[Recorded data]
......

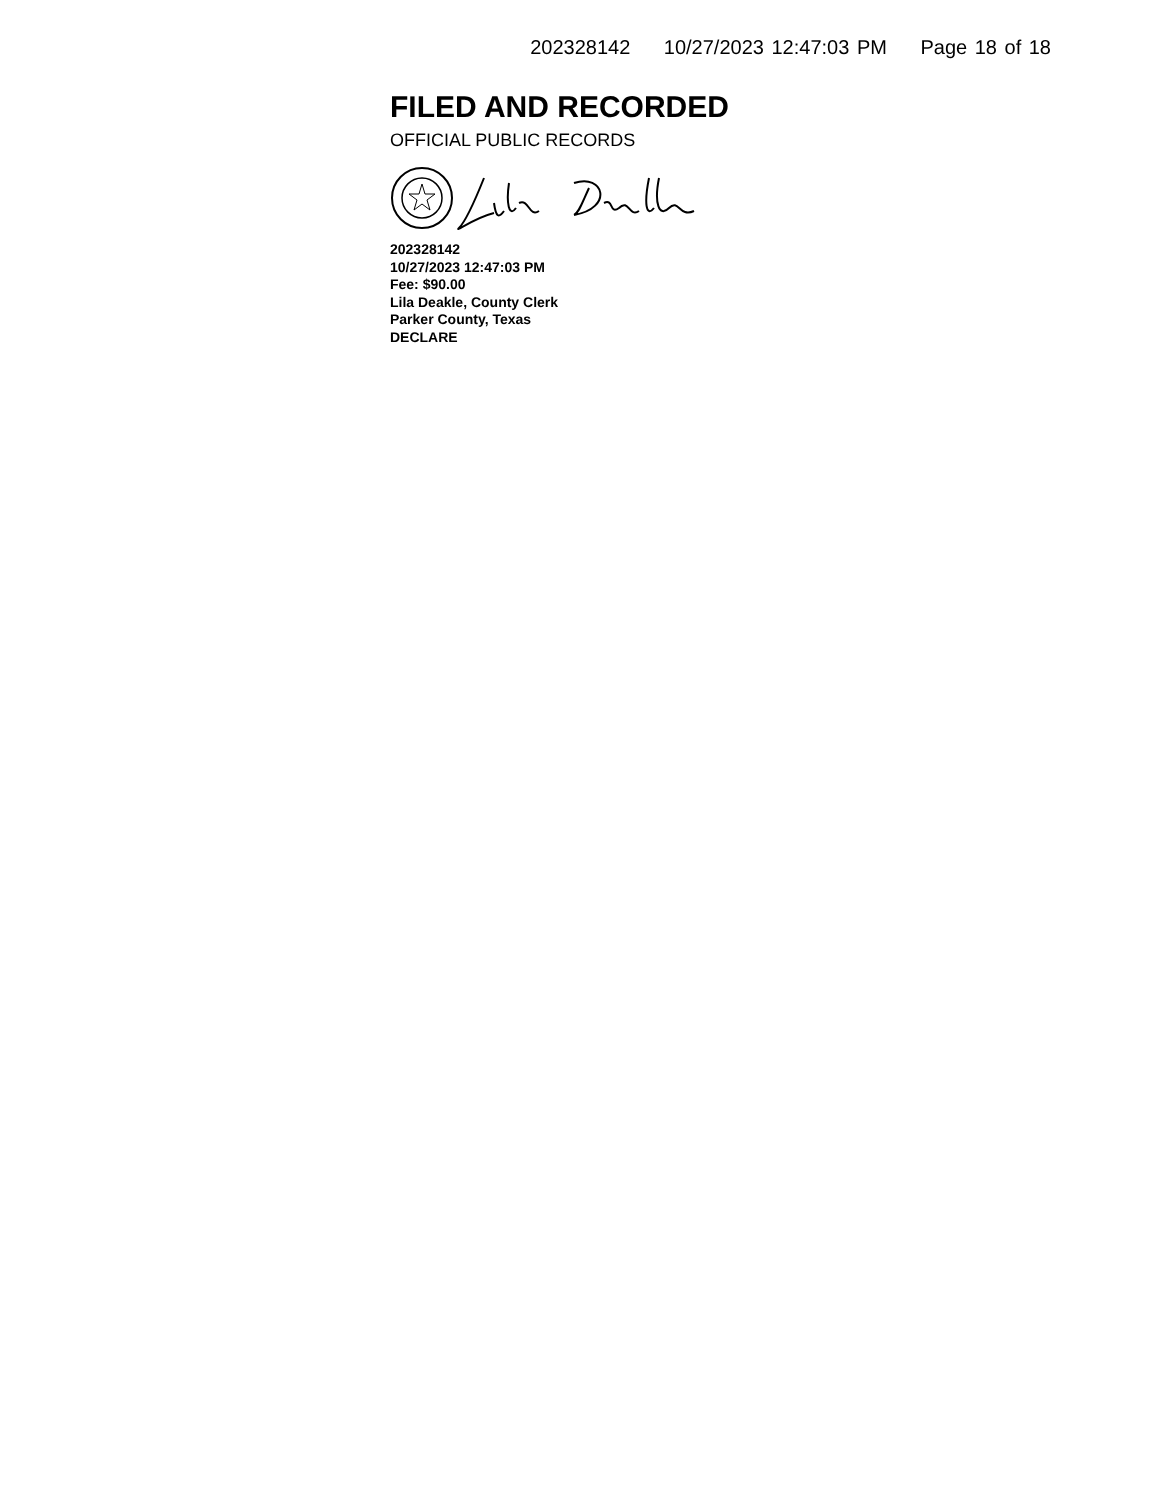202328142 10/27/2023 12:47:03 PM Page 18 of 18
FILED AND RECORDED
OFFICIAL PUBLIC RECORDS
202328142
10/27/2023 12:47:03 PM
Fee: $90.00
Lila Deakle, County Clerk
Parker County, Texas
DECLARE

......

# WORK TO BE COMPLETED:
From the records above, copy each line that contains the word "County".

# WRITTEN RESPONSE:
Lila Deakle, County Clerk
Parker County, Texas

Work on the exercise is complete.